Text block:

— start —

He further added that the animals, which include several different breeds of goats on his property, have to get water, especially in the "dry season".

The successful goat farmer believes that he can assist others in setting up successful farms. Griffiths said that he established his farm by taking ideas from several other farms he visited.

He is also willing to share ideas with others so that the production of goat meat in Jamaica can increase.

"I took bits and pieces from other farms and allow it to work for me," he said.

The farmer said that goat meat is in high demand and he has found the business to be profitable. He however said that he prefer to sell to farmers so that growth can take place.

According to Griffiths, research has shown that Jamaican farmers only meet the demand for 20 per cent of the island's demand for goat meat.

The former crime fighter who served police divisions in St Mary for 10 years said that he has no intention of stopping goat rearing anytime soon.

Underscoring his happiness with the goat farming profession, Griffiths pointed out that being fully dedicated to goat rearing he has been able to see a decline in the mortality rate of the kids born on his farm.

As he continues to do what he does best the father and husband said that he is willing to help others along the way as he reaches for greater heights with his animals and continues to play Over 40 cricket.

— end —

Data provided:
— start —

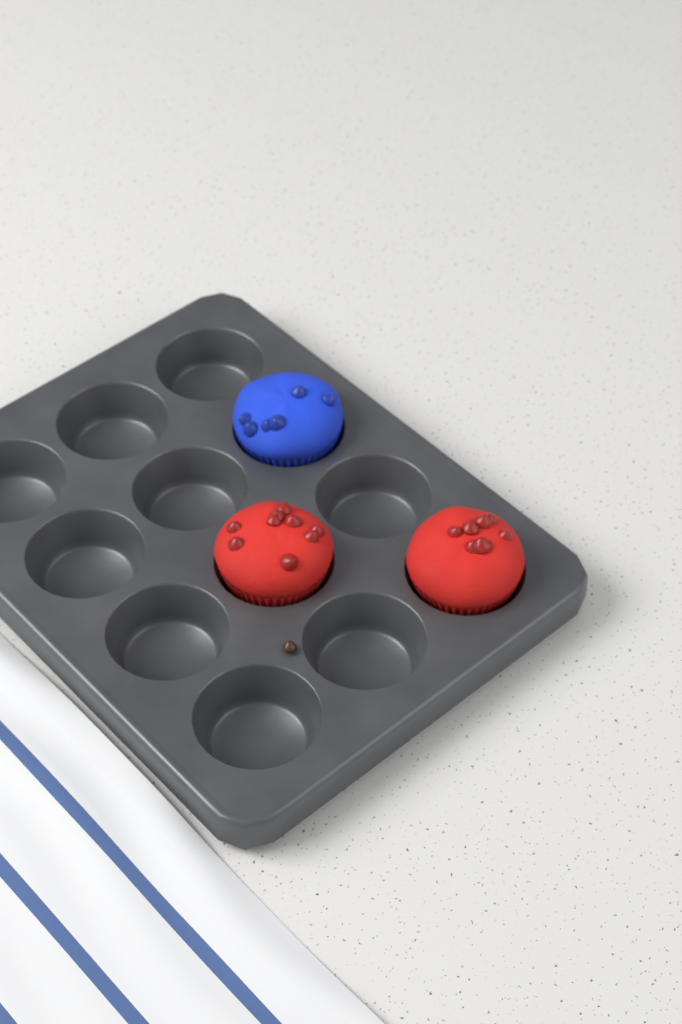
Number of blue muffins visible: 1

— end —

Requirements:
(a) In the goat farmer article, condense the paragraph that begins "Underscoring his happiness" into one shorter sentence that keeps its main facts.
(b) Answer these from the goat farmer article, one line each:
(i) What share of Jamaica's demand for goat meat do local farmers meet, according to Griffiths?
(ii) For how many years did he serve police divisions in St Mary?
(iii) In which season does he say the animals especially need water?
(c) Write a continuation of the goat farmer article, picking up after its final sentence.
The material plays no part in what comes next.

Written answers:
(a) Griffiths is happy in goat farming because his full dedication to it has lowered the death rate of kids born on his farm.

(b)
(i) 20 percent
(ii) 10 years
(iii) The dry season

(c)
As for his relationship with Knight, who is now in charge of the police Area 3 division which comprises the parishes of Clarendon, Manchester and St Elizabeth, Griffiths said that he has always been inspired by the high-profile senior police officer, who played football as a youngster, and earned the nickname 'Clappy' for the way the big defender tackled forwards heading towards his goal.

"He is an inspiration to me," Griffiths stated without pausing. "In fact, the first day that he arrived at the house from police training school, I saw several differences in his behaviour. That is what forced me to enlist in the police force, because Derrick's conduct was so much improved and I wanted to find out what it was that brought about that change in him," Griffiths said.